O PECADOR PROGRESSISTA
"Sou um pecador em quem o Senhor pôs os olhos", disse o Papa Francisco, numa entrevista ao jesuíta Antonio Spadaro. Esta autoconsciência sempre fez parte da sua personalidade enquanto Sumo Pontífice e acabou por moldar o seu discurso. Refira-se que, na Argentina natal, Francisco não é consensual. Alguns episódios relativos ao tempo da ditadura, no qual foi acusado de ter sido conivente com decisões do regime, teses que viria a negar, levam-no a ser associado com o peronismo.
"Nunca estive afiliado ao partido peronista, nem sequer fui militante ou simpatizante, afirmar isso é uma mentira", defendera-se, no livro El Pastor, mas adiu: "Na hipótese, de ter uma conceção peronista da política, que mal teria?" As suas declarações políticas no Pontificado sempre foram controversas para progressistas e conservadores à vez: aos primeiros quando, por exemplo, se referiu ao "pecado do aborto", ou aos segundos, quando referiu que as leis que punem a homossexualidade são "injustas" ou que "quem quiser criminalizar a homossexualidade está errado". Esta maior abertura levou mesmo a que tenha sido apelidado de marxista pelos seus críticos, adjetivo que também recusa. A ideia geral, contudo, é de que Francisco tem mostrado maior abertura ao progresso do que os Papas que o antecederam, Bento XVI e João Paulo II.
A TRAGÉDIA DOS ABUSOS SEXUAIS
Outro dos temas que têm marcado o tempo de Francisco no Vaticano são os casos de abuso sexual na Igreja, que se configura como um dos seus maiores desafios. "A Igreja Católica não pode tentar esconder a tragédia do abuso, independentemente de que tipo seja. Os abusos dentro da Igreja, sejam eles de consciência, de poder ou sexuais, (...) de homens e mulheres, são uma monstruosidade", deixou claro, num vídeo partilhado no portal Rede Mundial de Oração do Papa. Este é um tópico que será abordado aquando da passagem do Papa por Portugal, país no qual recentemente rebentou o escândalo através de um relatório de uma comissão independente, que concluiu terem havido mais de cinco mil casos de abuso desde 1950.

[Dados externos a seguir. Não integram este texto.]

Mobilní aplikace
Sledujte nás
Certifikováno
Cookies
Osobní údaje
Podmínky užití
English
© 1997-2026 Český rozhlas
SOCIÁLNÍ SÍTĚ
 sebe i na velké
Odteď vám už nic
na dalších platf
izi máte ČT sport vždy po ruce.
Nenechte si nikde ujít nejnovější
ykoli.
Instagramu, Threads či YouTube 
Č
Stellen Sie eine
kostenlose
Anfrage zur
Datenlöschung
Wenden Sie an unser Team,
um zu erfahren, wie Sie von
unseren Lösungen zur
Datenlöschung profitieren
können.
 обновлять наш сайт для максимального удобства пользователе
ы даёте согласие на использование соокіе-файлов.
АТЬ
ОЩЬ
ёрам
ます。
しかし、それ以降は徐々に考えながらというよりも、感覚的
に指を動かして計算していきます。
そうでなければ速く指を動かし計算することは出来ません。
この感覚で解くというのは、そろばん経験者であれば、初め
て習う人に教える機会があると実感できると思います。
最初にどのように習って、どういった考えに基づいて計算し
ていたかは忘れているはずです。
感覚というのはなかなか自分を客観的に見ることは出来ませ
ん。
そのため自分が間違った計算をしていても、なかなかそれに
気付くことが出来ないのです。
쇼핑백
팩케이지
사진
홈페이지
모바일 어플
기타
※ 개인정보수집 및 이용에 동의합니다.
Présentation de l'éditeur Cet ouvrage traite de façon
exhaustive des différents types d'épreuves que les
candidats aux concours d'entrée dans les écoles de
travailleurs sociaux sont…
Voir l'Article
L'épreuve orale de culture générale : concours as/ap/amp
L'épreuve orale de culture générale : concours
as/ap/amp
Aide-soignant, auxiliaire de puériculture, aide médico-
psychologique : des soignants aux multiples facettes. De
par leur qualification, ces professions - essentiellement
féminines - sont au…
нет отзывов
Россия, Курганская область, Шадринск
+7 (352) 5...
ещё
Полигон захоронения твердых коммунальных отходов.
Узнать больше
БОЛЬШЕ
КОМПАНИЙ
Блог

O bispo José Ornelas, em março, confirmou "uma chamada de atenção" nesta Jornada Mundial da Juventude, apesar do memorial inicialmente anunciado não ter ido para a frente. A deslocação ao nosso país decorrerá igualmente após o Papa Francisco ter atravessado problemas de saúde, tendo estado internado num hospital em Roma com uma infeção respiratória, em março, e depois, em junho, quando foi operado a uma hérnia intestinal. Para a sua vinda a Portugal, o Hospital de Santa Maria já anunciou ter um plano montado caso haja necessidade de socorrer o Sumo Pontífice.